I like to describe possessiveness as a desire to completely own and control. And when it has to do with another human being, to own and control all or most aspects of that person's life.
A lot of people are guilty of this especially at the beginning of a relationship, mostly because they are still getting to know each other and don't yet completely trust each other. Even at this stage it is not an excuse to be possessive and does not in any way show love.
This feeling of possessiveness must never be confused for love or being protective, it is totally different from those two. If someone loves you they would let you make your own decisions, they would give you your space, they would not question your every move or go through your calls to know who you 'be been communicating with and so on.
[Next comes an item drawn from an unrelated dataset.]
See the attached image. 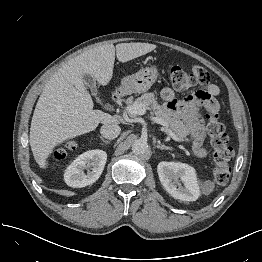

Infact true love is setting that person free believing and trusting that they would make the right decisions for themselves and being there to pick them up when they fail.
Possessiveness in a relationship is very unhealthy and if not addressed can have very terrible consequences. With possessiveness comes jealousy and often times violence follows. I saw a true life program on TV a few days ago in which a groom stabbed his bride to death a few hours after their wedding because he saw her chatting with his cousin and got jealous. This chat with his cousin was not even going on privately, it was in full view of everyone, the wedding guests were still around. She was actually trying to hook up her cousin who told her she liked him. Now what is wrong with that? We all do that all the time. Her husband saw them talking, got upset and stabbed her to death and she was still in her wedding dress with their few months old baby in a crib nearby.
Nobody wants to end up this way but it happens.
Before going into a marriage, any signs of possessiveness has to addressed because it usually gets worse. If you still don't feel comfortable it is best you end the relationship before it becomes abusive because it definitely will.